◆ SOURCE TEXT ◆
··········
China’s immigration bureau has announced that it is opening its doors for residents to visit the gambling hub of Macau through the reintroduction of eVisas, an online visa application method the government created to effectively monitor the entry and exit process into the region. According to a government release on its official WeChat account, the new system kicks off on November 1.
Ever since the COVID-19 pandemic broke out, mainland China authorities have been requiring in-person applications to issue both individual and group visas as a way to curb the further spread of the virus. However, due to a lessening number of cases helped by the zero-COVID policy and rising demand to visit the Special Administrative Region (SAR), the government has decided to reopen its borders to Macau.
The bureau stated that its decision was made to promote the “economic and social development” of Macau, especially considering how the pandemic has crippled its major source of revenue. However, some conditions must be met to qualify for the eVisa application.
··········
◆ STUDY MATERIAL ◆
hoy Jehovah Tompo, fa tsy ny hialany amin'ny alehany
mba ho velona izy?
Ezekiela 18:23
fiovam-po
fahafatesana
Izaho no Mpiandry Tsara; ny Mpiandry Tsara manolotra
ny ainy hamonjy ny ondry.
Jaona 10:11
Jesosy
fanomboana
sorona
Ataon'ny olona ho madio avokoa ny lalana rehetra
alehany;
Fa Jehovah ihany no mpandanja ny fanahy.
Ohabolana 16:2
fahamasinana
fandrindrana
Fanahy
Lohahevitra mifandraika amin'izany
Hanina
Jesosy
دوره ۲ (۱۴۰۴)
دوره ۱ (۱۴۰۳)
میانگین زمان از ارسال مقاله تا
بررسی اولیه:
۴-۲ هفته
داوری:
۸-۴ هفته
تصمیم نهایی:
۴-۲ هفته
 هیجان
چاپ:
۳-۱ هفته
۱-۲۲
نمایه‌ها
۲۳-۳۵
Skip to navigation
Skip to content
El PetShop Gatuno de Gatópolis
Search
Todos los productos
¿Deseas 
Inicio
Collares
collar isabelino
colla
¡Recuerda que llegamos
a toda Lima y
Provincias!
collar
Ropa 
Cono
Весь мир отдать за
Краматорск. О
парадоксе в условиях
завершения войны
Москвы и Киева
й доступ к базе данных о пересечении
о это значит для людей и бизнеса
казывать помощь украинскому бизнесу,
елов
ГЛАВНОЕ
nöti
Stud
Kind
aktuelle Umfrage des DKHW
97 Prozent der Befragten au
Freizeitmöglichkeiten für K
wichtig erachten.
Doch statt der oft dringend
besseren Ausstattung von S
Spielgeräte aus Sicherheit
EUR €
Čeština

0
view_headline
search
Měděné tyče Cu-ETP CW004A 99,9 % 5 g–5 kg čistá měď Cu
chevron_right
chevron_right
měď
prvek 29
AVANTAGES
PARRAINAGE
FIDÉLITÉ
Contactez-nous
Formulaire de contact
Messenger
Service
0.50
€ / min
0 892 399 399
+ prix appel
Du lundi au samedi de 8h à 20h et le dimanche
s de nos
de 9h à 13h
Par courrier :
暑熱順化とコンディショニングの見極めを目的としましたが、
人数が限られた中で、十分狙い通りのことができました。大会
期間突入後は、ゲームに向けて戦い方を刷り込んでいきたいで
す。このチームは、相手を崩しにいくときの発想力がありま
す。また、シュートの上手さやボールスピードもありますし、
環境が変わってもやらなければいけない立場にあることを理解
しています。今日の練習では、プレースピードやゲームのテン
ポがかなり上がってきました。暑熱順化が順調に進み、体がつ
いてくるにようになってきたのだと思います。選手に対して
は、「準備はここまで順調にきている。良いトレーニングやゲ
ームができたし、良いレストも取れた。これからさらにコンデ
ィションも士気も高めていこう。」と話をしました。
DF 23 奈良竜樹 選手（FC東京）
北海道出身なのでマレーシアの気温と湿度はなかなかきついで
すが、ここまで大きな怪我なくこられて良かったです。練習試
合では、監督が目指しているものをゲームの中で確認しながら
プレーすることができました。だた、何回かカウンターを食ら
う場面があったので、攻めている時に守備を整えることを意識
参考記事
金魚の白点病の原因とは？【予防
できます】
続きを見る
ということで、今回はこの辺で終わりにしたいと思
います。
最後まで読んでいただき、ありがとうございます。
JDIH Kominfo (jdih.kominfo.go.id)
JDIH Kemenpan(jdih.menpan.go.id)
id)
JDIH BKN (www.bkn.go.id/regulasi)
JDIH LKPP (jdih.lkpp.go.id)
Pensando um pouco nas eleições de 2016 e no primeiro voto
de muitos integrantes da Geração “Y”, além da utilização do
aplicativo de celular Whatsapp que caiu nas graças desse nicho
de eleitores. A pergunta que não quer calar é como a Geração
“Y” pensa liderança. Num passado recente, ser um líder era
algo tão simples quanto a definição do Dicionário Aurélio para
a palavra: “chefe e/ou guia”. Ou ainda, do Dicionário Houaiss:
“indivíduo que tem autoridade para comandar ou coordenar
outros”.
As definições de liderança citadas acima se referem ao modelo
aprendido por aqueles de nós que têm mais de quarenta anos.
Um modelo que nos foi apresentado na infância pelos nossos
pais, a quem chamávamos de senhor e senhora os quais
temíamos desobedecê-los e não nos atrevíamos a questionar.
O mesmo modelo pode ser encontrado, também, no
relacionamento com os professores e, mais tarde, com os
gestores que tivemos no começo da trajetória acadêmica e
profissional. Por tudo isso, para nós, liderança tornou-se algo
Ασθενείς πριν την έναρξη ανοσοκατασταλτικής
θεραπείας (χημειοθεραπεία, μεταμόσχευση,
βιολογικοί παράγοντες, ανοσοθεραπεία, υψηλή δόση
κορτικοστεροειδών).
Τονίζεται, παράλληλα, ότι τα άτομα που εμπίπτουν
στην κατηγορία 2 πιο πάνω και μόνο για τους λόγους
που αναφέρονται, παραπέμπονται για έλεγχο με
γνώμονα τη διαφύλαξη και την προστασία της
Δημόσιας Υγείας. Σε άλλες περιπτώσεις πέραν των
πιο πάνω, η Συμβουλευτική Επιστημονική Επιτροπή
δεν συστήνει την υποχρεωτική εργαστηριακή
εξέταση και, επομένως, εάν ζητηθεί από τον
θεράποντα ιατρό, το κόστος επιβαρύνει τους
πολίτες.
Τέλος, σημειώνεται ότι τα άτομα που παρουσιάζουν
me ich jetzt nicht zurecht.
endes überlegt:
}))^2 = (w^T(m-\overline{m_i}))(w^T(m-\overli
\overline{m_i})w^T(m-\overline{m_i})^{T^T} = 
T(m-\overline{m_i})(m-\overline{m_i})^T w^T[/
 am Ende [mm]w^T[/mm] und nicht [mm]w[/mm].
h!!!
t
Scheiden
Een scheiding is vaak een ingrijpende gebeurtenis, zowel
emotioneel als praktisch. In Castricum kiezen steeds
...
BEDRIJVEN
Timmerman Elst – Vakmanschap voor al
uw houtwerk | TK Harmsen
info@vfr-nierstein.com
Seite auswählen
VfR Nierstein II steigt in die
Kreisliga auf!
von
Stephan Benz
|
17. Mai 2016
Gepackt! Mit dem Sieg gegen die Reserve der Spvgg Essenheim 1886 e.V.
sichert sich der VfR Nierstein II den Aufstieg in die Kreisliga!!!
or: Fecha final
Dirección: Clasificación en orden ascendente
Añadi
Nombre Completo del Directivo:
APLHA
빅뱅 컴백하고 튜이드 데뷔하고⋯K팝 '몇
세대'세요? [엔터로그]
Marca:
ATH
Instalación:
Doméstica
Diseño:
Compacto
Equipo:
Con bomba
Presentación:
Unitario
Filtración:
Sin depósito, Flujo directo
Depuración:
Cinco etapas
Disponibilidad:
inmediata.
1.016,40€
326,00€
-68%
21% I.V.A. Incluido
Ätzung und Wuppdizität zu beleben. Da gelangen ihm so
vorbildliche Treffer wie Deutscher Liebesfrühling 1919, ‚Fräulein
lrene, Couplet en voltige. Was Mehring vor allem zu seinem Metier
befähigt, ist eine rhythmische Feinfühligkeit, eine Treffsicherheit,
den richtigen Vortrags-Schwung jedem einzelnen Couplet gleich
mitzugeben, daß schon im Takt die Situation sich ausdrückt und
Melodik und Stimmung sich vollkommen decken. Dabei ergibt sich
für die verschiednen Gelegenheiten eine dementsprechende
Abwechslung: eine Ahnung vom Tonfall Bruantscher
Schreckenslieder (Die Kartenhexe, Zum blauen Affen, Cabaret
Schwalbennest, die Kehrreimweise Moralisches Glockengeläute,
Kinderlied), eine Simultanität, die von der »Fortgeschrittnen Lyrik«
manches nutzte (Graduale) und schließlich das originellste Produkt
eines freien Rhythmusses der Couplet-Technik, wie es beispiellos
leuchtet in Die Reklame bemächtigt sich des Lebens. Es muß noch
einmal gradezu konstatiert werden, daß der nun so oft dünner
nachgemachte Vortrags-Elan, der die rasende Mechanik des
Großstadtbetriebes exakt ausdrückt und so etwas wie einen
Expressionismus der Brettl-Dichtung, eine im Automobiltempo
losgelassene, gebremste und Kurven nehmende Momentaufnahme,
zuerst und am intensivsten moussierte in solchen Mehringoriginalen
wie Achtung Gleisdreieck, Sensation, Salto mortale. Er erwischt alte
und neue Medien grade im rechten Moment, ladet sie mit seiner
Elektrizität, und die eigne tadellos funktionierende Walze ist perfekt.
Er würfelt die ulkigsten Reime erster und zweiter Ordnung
··········
◆ TASK ITEM A ◆
Answer each question from the article on Macau eVisas.
(i) On what date does the new eVisa system begin?
(ii) Since the COVID-19 pandemic began, how have mainland China authorities required visa applications to be made?
(iii) What did the bureau say its decision was meant to promote?
◆ TASK ITEM B ◆
Does each statement agree with the article on Macau eVisas? Give yes or no, and quote the words that decide it.
(i) The announcement was made through a release on the government's official WeChat account.
(ii) During the pandemic, only group visas required in-person applications.
(iii) Anyone can apply for the eVisa without meeting any conditions.

◆ ANSWER AREA A ◆
(i) November 1.
(ii) In person, for both individual and group visas.
(iii) The "economic and social development" of Macau.

◆ ANSWER AREA B ◆
(i) Yes: "According to a government release on its official WeChat account"
(ii) No: "requiring in-person applications to issue both individual and group visas"
(iii) No: "some conditions must be met to qualify for the eVisa application."